◆ READING PASSAGE ◆
|---|

SQLAlchemy (Python)¶
The most popular Python ORM:
from sqlalchemy import create_engine, Column, Integer, String, ForeignKey, DateTime
from sqlalchemy.orm import declarative_base, relationship, sessionmaker
from datetime import datetime
# Setup
engine = create_engine('postgresql://user:pass@localhost/db', echo=True)
Base = declarative_base()
Session = sessionmaker(bind=engine)
# Model definitions
class User(Base):
__tablename__ = 'users'
id = Column(Integer, primary_key=True)
name = Column(String(100), nullable=False)
email = Column(String(255), unique=True, nullable=False)
created_at = Column(DateTime, default=datetime.utcnow)
# Relationships
orders = relationship('Order', back_populates='user', lazy='select')

|---|

◆ DATASET RECORDS ◆
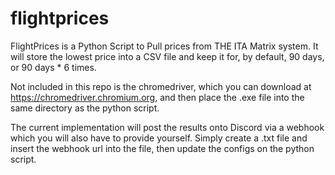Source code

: # flightprices
FlightPrices is a Python Script to Pull prices from THE ITA Matrix system.  It will store the lowest price into a CSV file and keep it for, by default, 90 days, or 90 days * 6 times.

Not included in this repo is the chromedriver, which you can download at https://chromedriver.chromium.org, and then place the .exe file into the same directory as the python script.

The current implementation will post the results onto Discord via a webhook which you will also have to provide yourself.  Simply create a .txt file and insert the webhook url into the file, then update the configs on the python script.


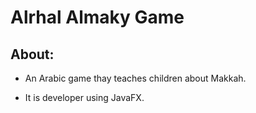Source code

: # Alrhal Almaky Game

## About:
- An Arabic game thay teaches children about Makkah.

- It is developer using JavaFX.
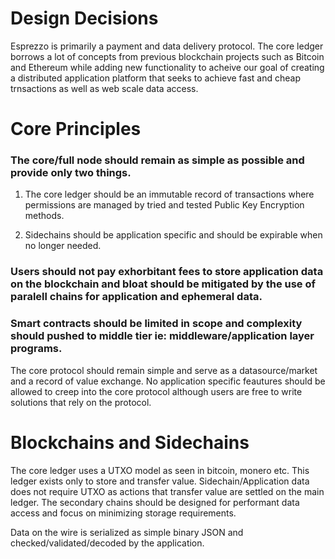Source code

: # Design Decisions

Esprezzo is primarily a payment and data delivery protocol. The core ledger borrows a lot of
concepts from previous blockchain projects such as Bitcoin and Ethereum while adding new 
functionality to acheive our goal of creating a distributed application platform
that seeks to achieve fast and cheap trnsactions as well as web scale data access.


# Core Principles

### The core/full node should remain as simple as possible and provide only two things. 

  1. The core ledger should be an immutable record of transactions where permissions are managed by tried and tested Public Key Encryption methods.

  2.  Sidechains should be application specific and should be expirable when no longer needed. 


### Users should not pay exhorbitant fees to store application data on the blockchain and bloat should be mitigated by the use of paralell chains for application and ephemeral data.

### Smart contracts should be limited in scope and complexity should pushed to middle tier ie: middleware/application layer programs.

The core protocol should remain simple and serve as a datasource/market and a record of value exchange. No application specific feautures should be allowed to creep into the core protocol although users are free to write solutions that rely on the protocol.


# Blockchains and Sidechains
The core ledger uses a UTXO model as seen in bitcoin, monero etc. This ledger exists only to store and transfer value. Sidechain/Application data does not require UTXO as actions that transfer value are settled on the main ledger. The secondary chains should be designed for performant data access and focus on minimizing storage requirements.

Data on the wire is serialized as simple binary JSON and checked/validated/decoded by the application.

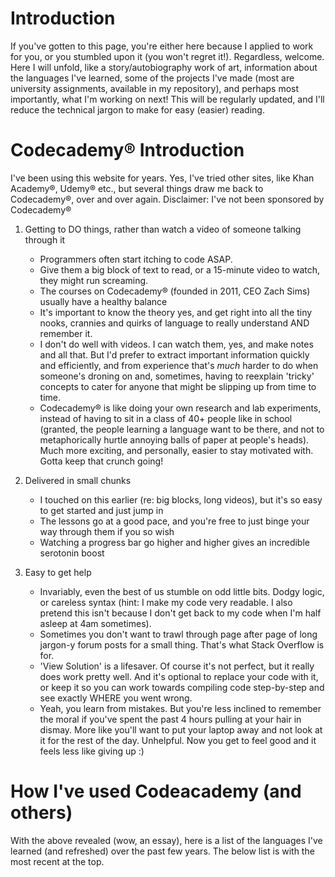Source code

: # Introduction
If you've gotten to this page, you're either here because I applied to work for you, or you stumbled upon it (you won't regret it!). Regardless, welcome. Here I will unfold, like a story/autobiography work of art, information about the languages I've learned, some of the projects I've made (most are university assignments, available in my repository), and perhaps most importantly, what I'm working on next! This will be regularly updated, and I'll reduce the technical jargon to make for easy (easier) reading. 

# Codecademy® Introduction
I've been using this website for years. Yes, I've tried other sites, like Khan Academy®, Udemy® etc., but several things draw me back to Codecademy®, over and over again.
Disclaimer: I've not been sponsored by Codecademy®

1. Getting to DO things, rather than watch a video of someone talking through it
   - Programmers often start itching to code ASAP.
   - Give them a big block of text to read, or a 15-minute video to watch, they might run screaming.
   - The courses on Codecademy® (founded in 2011, CEO Zach Sims) usually have a healthy balance
   - It's important to know the theory yes, and get right into all the tiny nooks, crannies and quirks of language to really understand AND remember it. 
   - I don't do well with videos. I can watch them, yes, and make notes and all that. But I'd prefer to extract important information quickly and efficiently, and from experience that's *much* harder to do when someone's droning on and, sometimes, having to reexplain 'tricky' concepts to cater for anyone that might be slipping up from time to time.
   - Codecademy® is like doing your own research and lab experiments, instead of having to sit in a class of 40+ people like in school (granted, the people learning a language want to be there, and not to metaphorically hurtle annoying balls of paper at people's heads). Much more exciting, and personally, easier to stay motivated with. Gotta keep that crunch going!

2. Delivered in small chunks
   - I touched on this earlier (re: big blocks, long videos), but it's so easy to get started and just jump in
   - The lessons go at a good pace, and you're free to just binge your way through them if you so wish
   - Watching a progress bar go higher and higher gives an incredible serotonin boost
   
3. Easy to get help
   - Invariably, even the best of us stumble on odd little bits. Dodgy logic, or careless syntax (hint: I make my code very readable. I also pretend this isn't because I don't get back to my code when I'm half asleep at 4am sometimes).
   - Sometimes you don't want to trawl through page after page of long jargon-y forum posts for a small thing. That's what Stack Overflow is for.
   - 'View Solution' is a lifesaver. Of course it's not perfect, but it really does work pretty well. And it's optional to replace your code with it, or keep it so you can work towards compiling code step-by-step and see exactly WHERE you went wrong.
   - Yeah, you learn from mistakes. But you're less inclined to remember the moral if you've spent the past 4 hours pulling at your hair in dismay. More like you'll want to put your laptop away and not look at it for the rest of the day. Unhelpful. Now you get to feel good and it feels less like giving up :)

# How I've used Codeacademy (and others)
With the above revealed (wow, an essay), here is a list of the languages I've learned (and refreshed) over the past few years. The below list is with the most recent at the top.

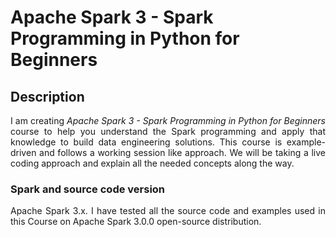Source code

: # Apache Spark 3 - Spark Programming in Python for Beginners
<h2> Description </h2>
<p align="justify">
  I am creating <em>Apache Spark 3 - Spark Programming in Python for Beginners </em>course to help you understand the Spark programming and apply that knowledge to build data engineering solutions. This course is example-driven and follows a working session like approach. We will be taking a live coding approach and explain all the needed concepts along the way.
</p>

<h3>Spark and source code version</h3>
<p align="justify">
 Apache Spark 3.x. I have tested all the source code and examples used in this Course on Apache Spark 3.0.0 open-source distribution.
</p>
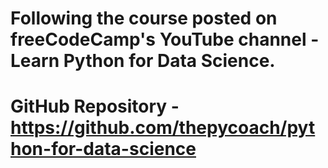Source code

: # Following the course posted on freeCodeCamp's YouTube channel - Learn Python for Data Science.
# GitHub Repository - https://github.com/thepycoach/python-for-data-science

|---|

◆ ACTIVITY ◆
For each statement, say yes or no according to the SQLAlchemy excerpt and quote the code that decides it. 1. The email column must hold unique values. 2. The name column accepts null values. 3. The engine is created with echo switched off. The entries are separate material, unrelated to the SQLAlchemy excerpt.

◆ PROBLEM SOLUTION ◆
1. Yes: "email = Column(String(255), unique=True, nullable=False)"
2. No: "name = Column(String(100), nullable=False)"
3. No: "engine = create_engine('postgresql://user:pass@localhost/db', echo=True)"